Try it: Please return the lines below verbatim, beginning at the one that has "Narrative Protocols, Dialogic" and stopping after the one that has "readers such as", and add no other lines.

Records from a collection
Segment Open
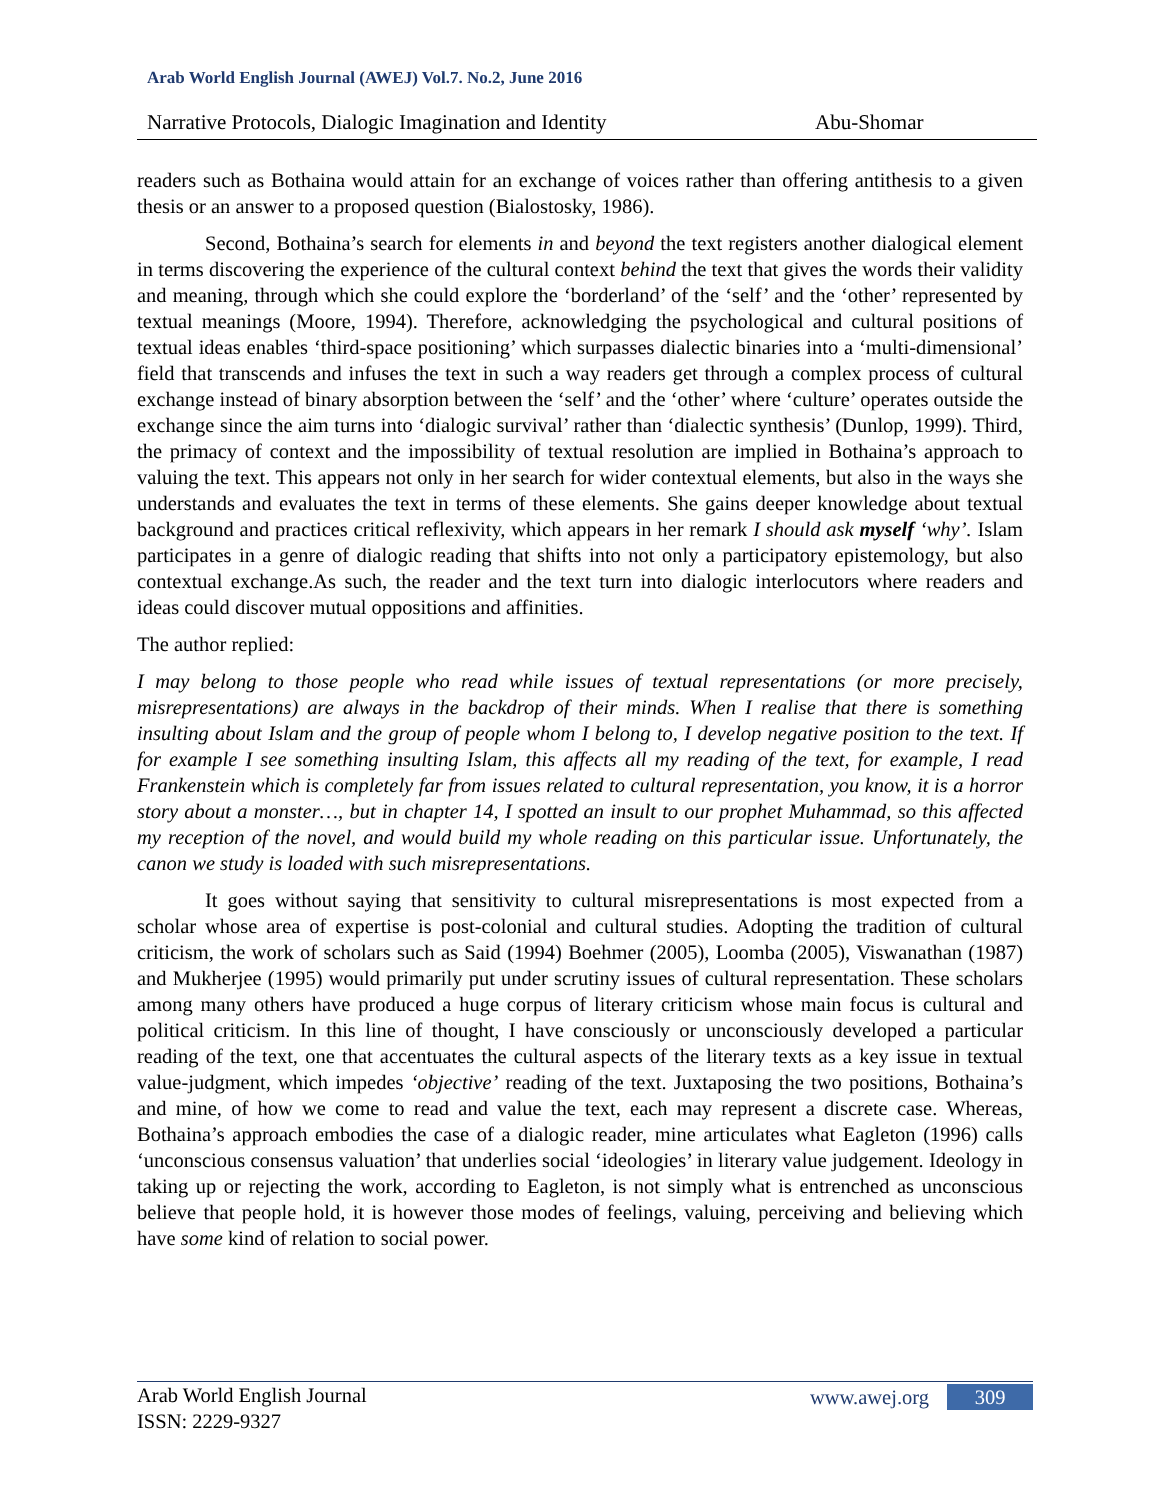Arab World English Journal (AWEJ) Vol.7. No.2, June 2016
Narrative Protocols, Dialogic Imagination and Identity Abu-Shomar
readers such as Bothaina would attain for an exchange of voices rather than offering antithesis to a given thesis or an answer to a proposed question (Bialostosky, 1986).
Second, Bothaina’s search for elements in and beyond the text registers another dialogical element in terms discovering the experience of the cultural context behind the text that gives the words their validity and meaning, through which she could explore the ‘borderland’ of the ‘self’ and the ‘other’ represented by textual meanings (Moore, 1994). Therefore, acknowledging the psychological and cultural positions of textual ideas enables ‘third-space positioning’ which surpasses dialectic binaries into a ‘multi-dimensional’ field that transcends and infuses the text in such a way readers get through a complex process of cultural exchange instead of binary absorption between the ‘self’ and the ‘other’ where ‘culture’ operates outside the exchange since the aim turns into ‘dialogic survival’ rather than ‘dialectic synthesis’ (Dunlop, 1999). Third, the primacy of context and the impossibility of textual resolution are implied in Bothaina’s approach to valuing the text. This appears not only in her search for wider contextual elements, but also in the ways she understands and evaluates the text in terms of these elements. She gains deeper knowledge about textual background and practices critical reflexivity, which appears in her remark I should ask myself ‘why’. Islam participates in a genre of dialogic reading that shifts into not only a participatory epistemology, but also contextual exchange.As such, the reader and the text turn into dialogic interlocutors where readers and ideas could discover mutual oppositions and affinities.
The author replied:
I may belong to those people who read while issues of textual representations (or more precisely, misrepresentations) are always in the backdrop of their minds. When I realise that there is something insulting about Islam and the group of people whom I belong to, I develop negative position to the text. If for example I see something insulting Islam, this affects all my reading of the text, for example, I read Frankenstein which is completely far from issues related to cultural representation, you know, it is a horror story about a monster…, but in chapter 14, I spotted an insult to our prophet Muhammad, so this affected my reception of the novel, and would build my whole reading on this particular issue. Unfortunately, the canon we study is loaded with such misrepresentations.
It goes without saying that sensitivity to cultural misrepresentations is most expected from a scholar whose area of expertise is post-colonial and cultural studies. Adopting the tradition of cultural criticism, the work of scholars such as Said (1994) Boehmer (2005), Loomba (2005), Viswanathan (1987) and Mukherjee (1995) would primarily put under scrutiny issues of cultural representation. These scholars among many others have produced a huge corpus of literary criticism whose main focus is cultural and political criticism. In this line of thought, I have consciously or unconsciously developed a particular reading of the text, one that accentuates the cultural aspects of the literary texts as a key issue in textual value-judgment, which impedes ‘objective’ reading of the text. Juxtaposing the two positions, Bothaina’s and mine, of how we come to read and value the text, each may represent a discrete case. Whereas, Bothaina’s approach embodies the case of a dialogic reader, mine articulates what Eagleton (1996) calls ‘unconscious consensus valuation’ that underlies social ‘ideologies’ in literary value judgement. Ideology in taking up or rejecting the work, according to Eagleton, is not simply what is entrenched as unconscious believe that people hold, it is however those modes of feelings, valuing, perceiving and believing which have some kind of relation to social power.
Arab World English Journal
ISSN: 2229-9327
www.awej.org 309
Segment Closed
Answer below:
Narrative Protocols, Dialogic Imagination and Identity Abu-Shomar
readers such as Bothaina would attain for an exchange of voices rather than offering antithesis to a given thesis or an answer to a proposed question (Bialostosky, 1986).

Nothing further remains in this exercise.